Sementara Gubernur Sumatera Utara non aktif H. Syamsul
Arifin Silaban SE dengan wakil gubernur H. Gatot Pujo Nugroho ST hanya “seumur
jagung” atau ± 2 tahun selanjutnya hubungan antara ayah dan anak dikala
pencalonan gubernur 2008 lalu kini tergerus roda zaman.
Pecah kongsi kepemimpinan kepala daerah tentu sangat
berpengaruh pada efektivitas penyelenggaraan pemerintahan daerah serta
ketidakpastian pejabat-pejabat daerah dalam memangku jabatannya.
Penggusuran pejabat sangat sulit dielakkan apalagi bila
pejabat itu memiliki tingkat kedekatan kepada kepala daerah atau wakil kepala
daerah sedang berseteru.
Padahal salah satu kunci keberhasilan penyelenggaraan
pemerintahan daerah adalah terciptanya sebuah team work kompak dan terpadu serta bahu-membahu dalam mendorong percepatan pembangunan yang telah
direncanakan.
Oleh karena itu, calon gubernur akan datang haruslah
seorang figur organisatoris mumpuni agar mampu melindungi, mengayomi seluruh stakeholders provinsi Sumatera Utara
serta mampu menjadi konduktor merajut harmoni indah dalam penyelenggaraan
pemerintahan daerah Sumatera Utara.
Sebagai seorang organisatoris mumpuni gubernur tentu
harus mengetahui serta memahami karakter masyarakat Sumatera Utara dengan
paripurna tanpa itu siapa pun gubernur terpilih tidak akan membawa arti apa-apa
alias gagal total alias gatot.
Pluralisme Sumatera Utara harus mampu dikelola dengan
baik dan benar serta berkeadilan
sehingga seorang gubernur harus mampu dan bisa menempatkan diri di atas
kemajemukan dalam jarak yang sama baik penempatan pejabat daerah maupun
kebijakan publik.
Penempatan pejabat struktural maupun pejabat fungsional
harus diletakkan berdasarkan merits
system melalui test and provert test
lembaga-lembaga independen sehingga terhindar dari jabatan “naga bonar” atau pejabat
pintar menjilat alias asal bapak senang/ABS yang dilahirkan melalui sentimen sektoral-primordial.
Sebab peningkatan kualitas kinerja hanya bisa diharapkan
dari sumber daya manusia (SDM) berkualitas, kredibel, kapabel, berintegritas,
berjati diri bukan dari pejabat berdasarkan korupsi, kolusi, dan nepotisme
(KKN).
Peka terhadap aspirasi rakyat.
Salah satu faktor meruntuhkan elektabilitas pemilih
terhadap calon kepala daerah adalah wanprestasi terhadap janji-jani yang
digelontorkan para kompetitor kandidat kepala daerah di masa-masa kampanye.
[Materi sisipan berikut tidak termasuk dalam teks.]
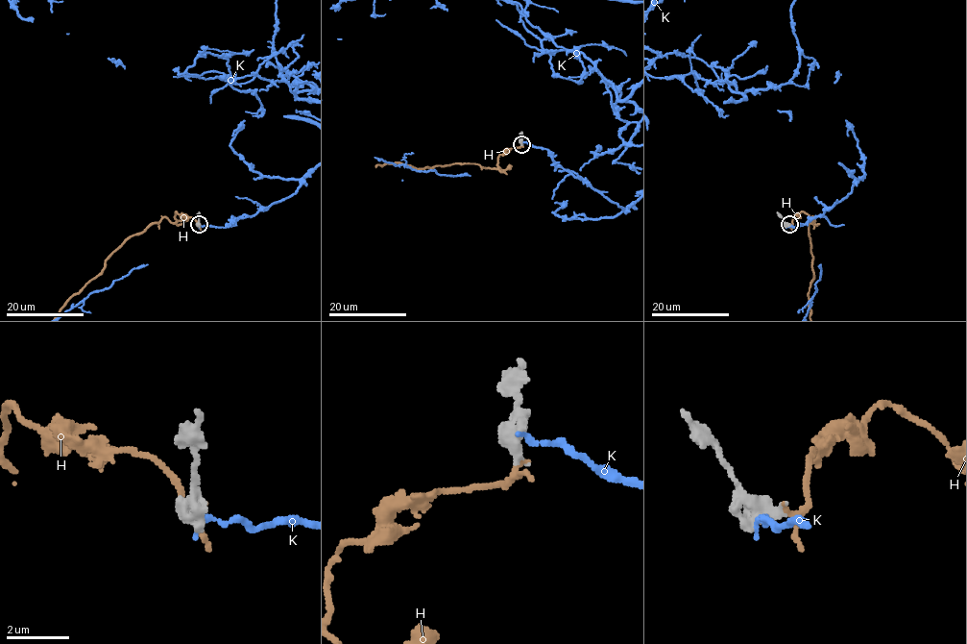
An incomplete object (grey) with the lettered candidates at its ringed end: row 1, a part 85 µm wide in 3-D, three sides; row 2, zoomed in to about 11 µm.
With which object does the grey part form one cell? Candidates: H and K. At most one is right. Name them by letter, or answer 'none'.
H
Ketika mengkampanyekan diri para calon kepala daerah
tidak satu pun pernah menyatakan diri berseberangan dengan kepentingan atau
aspirasi rakyat.
Semua calon dengan lantang menyatakan ”akan” membela
rakyat atau pro rakyat.
Berbagai slogan kampanye tidak pernah lupa
mengatasnamakan kepentingan rakyat sehingga kehadiran calon kepala daerah
seperti sosok “penyelamat” melepaskan rakyat dari aneka penderitaan, sengsara,
ketertindasan, ketidakadilan, kemelaratan.
Isu-isu menimpa kehidupan rakyat langsung diinventaris, dikemas
dengan apik dan menarik melalui kemahiran pembingkaian bahasa metafora, slogan,
kontras, plintiran, dan cerita seolah-olah rakyat telah menemukan sosok
pembebas atau penyelamat atas penderitaan membelenggu selama ini.
Misalnya, permasalahan tanah, hutan masyarakat hukum
adat, tanah ulayat, masalah kelangkaan pupuk, kelangkaan bahan bakar minyak
(BBM), masalah listrik, air bersih, sanitasi, kualitas pendidikan buruk,
kualitas pelayanan kesehatan buruk, infrastruktur, serta kualitas pelayanan
publik buruk lainnya.
Janji-janji kampanye itu melahirkan secercah harapan baru
ketika mendengar janji-janji manis para kandidat hingga tidak mustahil membawa
rakyat ke alam tidak sadar seperti terkena suntikan jarum bius kampanye
kamuflase menyesatkan.
Belum lagi untaian kata-kata indah itu dibumbui bermacam
kepedulian sesaat seperti pemberian uang, barang, maupun komitmen-komitmen
politik sungguh menggiurkan menjadikan sosok calon kepala daerah seperti benar-benar
utusan “Tuhan” untuk melepaskan pasungan belenggu melilit rakyat.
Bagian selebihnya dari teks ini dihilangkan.